I remember a time when I questioned almost daily whether I had married the right man or my “soulmate.” I had fallen for the perverted cultural mindset that marriage should be all about me, and making my life better … even easier.
So whenever my marriage hurt more than it encouraged me, I swallowed the lie that I must have married the wrong person.
Now before I launch into what I’m about to say, I want to clarify that I’m talking about the drudgery and difficulty of two sinners (even saved ones) mingling their lives together. Most of all, I am NOT talking about enduring abuse and/or infidelity in marriage.
I’ll be sharing in a future post what I consider to be warning signs that abuse and/or infidelity are taking place; but for now, I’m talking about the disillusionment that occurs along the way in just about every marriage.
I’m also talking specifically about spouses who are Christ-followers and not about unbelieving spouses. Christ-followers have a different God-given mandate and calling on their lives, so they will never find peace as long as they put their personal desires above God’s.
Back in the day, my fulfillment in life and marriage fluctuated and floundered, that was, until I uncovered the reasons why God never intended or wanted me to be married to my soulmate. Which, by the way, is another lie, since there is no such thing as a soulmate!
Here are 4 reasons why God doesn’t want that for our marriages:
So that you will be …
1. Refined
You might be thinking, “Really? Am I supposed to be glad about that?” 😉
Well, yes! Yes, we should …
Because being married to our real flesh and blood, sinful—not to mention, difficult—spouses, guarantees that we will struggle with their, as well as our own sinfulness and limitations. And THAT is where God, the Great Redeemer and Refiner, does some of His best work (James 1:2-4)!
Unfortunately, I learned this the hard way by kicking and screaming all the way to the altar. But once I came to the end of myself—surrendering my self-sufficiency and unrealistic expectations to the Lord—I experienced God’s rejuvenation and joy in marriage. None of that could have happened without God’s refinement of my heart.
2. Strengthened in your faith
My faith was weak and flabby in the early and messiest years of my marriage. It wasn’t until I abandoned my hopes for some easy-to-live-with-spouse and ditched my dreams of a one-heartbeat-kind-of-marriage that I found what I was hoping for—satisfaction in Christ alone. The result? Stronger faith (2 Cor. 1:8-9).
3. Reflect Christ
As a Christ-follower, God was busy using my discontentment in marriage to draw me back to His side. It was then and there that I could become the best version reflection of Christ in me (Philippians 2:15). Until I was ready to die to my own desires so that Christ could live in and through me, I would remain disappointed in marriage and dim in the light of Christ.
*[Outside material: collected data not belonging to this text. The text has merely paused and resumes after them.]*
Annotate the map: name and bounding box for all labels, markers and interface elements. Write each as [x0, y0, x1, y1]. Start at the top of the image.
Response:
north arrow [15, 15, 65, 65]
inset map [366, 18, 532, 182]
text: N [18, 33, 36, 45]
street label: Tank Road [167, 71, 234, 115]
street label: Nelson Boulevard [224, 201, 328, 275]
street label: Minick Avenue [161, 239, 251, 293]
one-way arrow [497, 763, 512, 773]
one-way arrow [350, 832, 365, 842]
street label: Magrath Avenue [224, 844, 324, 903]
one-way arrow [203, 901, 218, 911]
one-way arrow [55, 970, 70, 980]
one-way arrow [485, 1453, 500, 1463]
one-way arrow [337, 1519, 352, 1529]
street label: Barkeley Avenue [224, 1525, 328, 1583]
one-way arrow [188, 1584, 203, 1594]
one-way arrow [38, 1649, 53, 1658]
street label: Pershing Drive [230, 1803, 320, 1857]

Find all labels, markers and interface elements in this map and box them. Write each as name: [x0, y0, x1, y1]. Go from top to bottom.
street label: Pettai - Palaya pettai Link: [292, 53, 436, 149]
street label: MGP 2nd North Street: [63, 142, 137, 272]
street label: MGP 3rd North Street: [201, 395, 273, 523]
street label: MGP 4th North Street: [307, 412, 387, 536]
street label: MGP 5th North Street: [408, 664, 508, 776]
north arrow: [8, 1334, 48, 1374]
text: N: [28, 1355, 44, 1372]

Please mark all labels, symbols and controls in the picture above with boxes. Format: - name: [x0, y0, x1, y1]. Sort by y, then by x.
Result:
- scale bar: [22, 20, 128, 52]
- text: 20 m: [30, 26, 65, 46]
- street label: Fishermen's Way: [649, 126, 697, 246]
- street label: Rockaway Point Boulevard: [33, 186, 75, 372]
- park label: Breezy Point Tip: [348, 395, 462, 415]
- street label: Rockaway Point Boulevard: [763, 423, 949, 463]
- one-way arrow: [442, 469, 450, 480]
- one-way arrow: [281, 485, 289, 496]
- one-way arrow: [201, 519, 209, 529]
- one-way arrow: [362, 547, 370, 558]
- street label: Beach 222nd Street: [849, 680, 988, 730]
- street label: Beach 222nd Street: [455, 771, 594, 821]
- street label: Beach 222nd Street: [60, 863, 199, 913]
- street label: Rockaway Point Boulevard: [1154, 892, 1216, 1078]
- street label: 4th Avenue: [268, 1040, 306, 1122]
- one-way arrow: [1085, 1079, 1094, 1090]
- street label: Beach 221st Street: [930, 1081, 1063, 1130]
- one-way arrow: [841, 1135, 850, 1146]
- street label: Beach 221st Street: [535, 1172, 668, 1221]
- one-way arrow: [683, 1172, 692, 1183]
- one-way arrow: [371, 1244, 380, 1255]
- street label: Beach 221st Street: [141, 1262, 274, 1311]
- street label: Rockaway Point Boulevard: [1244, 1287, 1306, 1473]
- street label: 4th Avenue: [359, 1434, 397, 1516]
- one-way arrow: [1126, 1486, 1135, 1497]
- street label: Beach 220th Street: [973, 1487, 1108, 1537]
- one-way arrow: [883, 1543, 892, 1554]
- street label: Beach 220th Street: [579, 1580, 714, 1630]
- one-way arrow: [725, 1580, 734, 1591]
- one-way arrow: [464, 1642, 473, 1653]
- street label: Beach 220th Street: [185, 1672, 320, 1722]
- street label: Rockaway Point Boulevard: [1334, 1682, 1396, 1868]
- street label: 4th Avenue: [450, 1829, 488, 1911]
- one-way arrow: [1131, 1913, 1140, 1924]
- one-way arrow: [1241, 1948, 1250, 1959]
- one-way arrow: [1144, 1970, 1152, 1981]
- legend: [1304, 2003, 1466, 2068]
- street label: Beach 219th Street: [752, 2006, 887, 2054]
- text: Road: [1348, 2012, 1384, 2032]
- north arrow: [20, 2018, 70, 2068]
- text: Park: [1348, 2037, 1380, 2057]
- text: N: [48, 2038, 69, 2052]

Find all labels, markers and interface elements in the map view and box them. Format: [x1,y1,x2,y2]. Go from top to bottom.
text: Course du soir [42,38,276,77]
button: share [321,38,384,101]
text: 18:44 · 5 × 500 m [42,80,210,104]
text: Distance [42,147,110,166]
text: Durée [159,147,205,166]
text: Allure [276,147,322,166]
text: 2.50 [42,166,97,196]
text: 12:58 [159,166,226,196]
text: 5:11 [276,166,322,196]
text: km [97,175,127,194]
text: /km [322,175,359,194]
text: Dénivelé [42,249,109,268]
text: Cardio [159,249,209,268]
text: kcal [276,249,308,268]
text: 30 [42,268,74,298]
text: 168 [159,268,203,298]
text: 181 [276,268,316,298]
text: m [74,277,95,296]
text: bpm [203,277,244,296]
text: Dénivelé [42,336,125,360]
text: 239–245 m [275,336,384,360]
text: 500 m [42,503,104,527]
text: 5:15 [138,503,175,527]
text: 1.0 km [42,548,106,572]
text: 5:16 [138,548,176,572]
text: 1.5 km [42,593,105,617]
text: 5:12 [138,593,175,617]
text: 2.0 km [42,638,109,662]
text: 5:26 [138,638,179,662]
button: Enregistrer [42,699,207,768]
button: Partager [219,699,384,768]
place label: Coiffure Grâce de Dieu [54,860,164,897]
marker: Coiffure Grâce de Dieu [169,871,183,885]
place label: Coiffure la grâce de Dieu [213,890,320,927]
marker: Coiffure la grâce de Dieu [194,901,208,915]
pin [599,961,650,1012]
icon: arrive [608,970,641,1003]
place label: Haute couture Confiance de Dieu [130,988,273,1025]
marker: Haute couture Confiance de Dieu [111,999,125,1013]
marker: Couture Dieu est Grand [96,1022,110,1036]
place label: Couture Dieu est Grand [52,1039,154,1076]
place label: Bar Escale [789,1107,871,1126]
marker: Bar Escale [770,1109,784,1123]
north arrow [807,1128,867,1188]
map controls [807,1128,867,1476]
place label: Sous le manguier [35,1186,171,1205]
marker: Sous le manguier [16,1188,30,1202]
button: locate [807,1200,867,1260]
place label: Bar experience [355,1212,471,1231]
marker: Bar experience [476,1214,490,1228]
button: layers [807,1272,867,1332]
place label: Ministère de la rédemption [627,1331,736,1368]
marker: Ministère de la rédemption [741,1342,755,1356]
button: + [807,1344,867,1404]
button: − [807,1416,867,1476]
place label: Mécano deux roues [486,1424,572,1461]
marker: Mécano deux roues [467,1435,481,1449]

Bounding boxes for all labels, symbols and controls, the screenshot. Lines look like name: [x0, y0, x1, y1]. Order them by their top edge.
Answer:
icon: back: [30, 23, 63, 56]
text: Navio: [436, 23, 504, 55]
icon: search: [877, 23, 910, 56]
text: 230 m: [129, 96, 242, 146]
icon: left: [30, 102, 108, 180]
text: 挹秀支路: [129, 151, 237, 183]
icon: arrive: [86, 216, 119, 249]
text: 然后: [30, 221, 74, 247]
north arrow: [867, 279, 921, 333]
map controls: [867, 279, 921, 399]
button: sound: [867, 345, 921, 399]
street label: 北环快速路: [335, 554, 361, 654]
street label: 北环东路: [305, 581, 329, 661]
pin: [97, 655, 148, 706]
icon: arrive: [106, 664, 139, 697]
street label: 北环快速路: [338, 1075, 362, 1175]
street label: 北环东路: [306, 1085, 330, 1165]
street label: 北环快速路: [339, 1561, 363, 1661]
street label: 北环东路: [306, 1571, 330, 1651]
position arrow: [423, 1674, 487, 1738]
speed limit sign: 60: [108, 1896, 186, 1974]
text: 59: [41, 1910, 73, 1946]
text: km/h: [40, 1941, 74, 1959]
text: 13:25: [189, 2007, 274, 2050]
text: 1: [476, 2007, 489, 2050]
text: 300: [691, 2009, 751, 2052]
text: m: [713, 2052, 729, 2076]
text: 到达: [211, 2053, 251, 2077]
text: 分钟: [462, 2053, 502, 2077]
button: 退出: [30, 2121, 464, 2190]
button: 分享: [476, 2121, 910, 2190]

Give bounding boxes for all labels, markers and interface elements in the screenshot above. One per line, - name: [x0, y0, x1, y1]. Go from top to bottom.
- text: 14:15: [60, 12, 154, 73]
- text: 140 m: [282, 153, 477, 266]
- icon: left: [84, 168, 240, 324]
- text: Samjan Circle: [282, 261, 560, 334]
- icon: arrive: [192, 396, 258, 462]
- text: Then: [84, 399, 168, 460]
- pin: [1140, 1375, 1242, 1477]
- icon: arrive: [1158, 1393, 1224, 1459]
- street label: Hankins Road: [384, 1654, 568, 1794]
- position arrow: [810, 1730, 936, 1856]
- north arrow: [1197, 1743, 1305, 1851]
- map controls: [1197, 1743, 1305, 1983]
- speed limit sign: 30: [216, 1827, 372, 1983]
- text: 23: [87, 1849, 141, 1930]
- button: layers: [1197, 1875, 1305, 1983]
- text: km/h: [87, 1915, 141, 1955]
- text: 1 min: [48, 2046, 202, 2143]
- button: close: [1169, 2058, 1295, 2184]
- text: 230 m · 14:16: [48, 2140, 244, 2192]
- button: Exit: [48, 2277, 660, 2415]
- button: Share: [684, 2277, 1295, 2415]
4. Modeling the Mystery of Christ’s Love to the World
No one loves a good mystery more than me, and it seems like this is true of God as well. Now, even though God wants us to enjoy our marriages, He’s got a much higher purpose behind the believer’s marriage. This mystery is outlined in Ephesians 5: 22-33, with the most striking evidence being …
“‘For this reason a man will leave his father and mother and be united to his wife, and the two will become one flesh.’ This mystery is profound, but I am speaking about Christ and the church.” ~Eph. 5:31-32
When we continue to act in loving ways with our mates, especially when they act unloving in return, Christ gets the glory and attention for that success. This “odd love” that a believing spouse demonstrates draws the world to Christ’s mysterious, foreign, and divine love for the church. And who doesn’t want to play a part in that Love Story?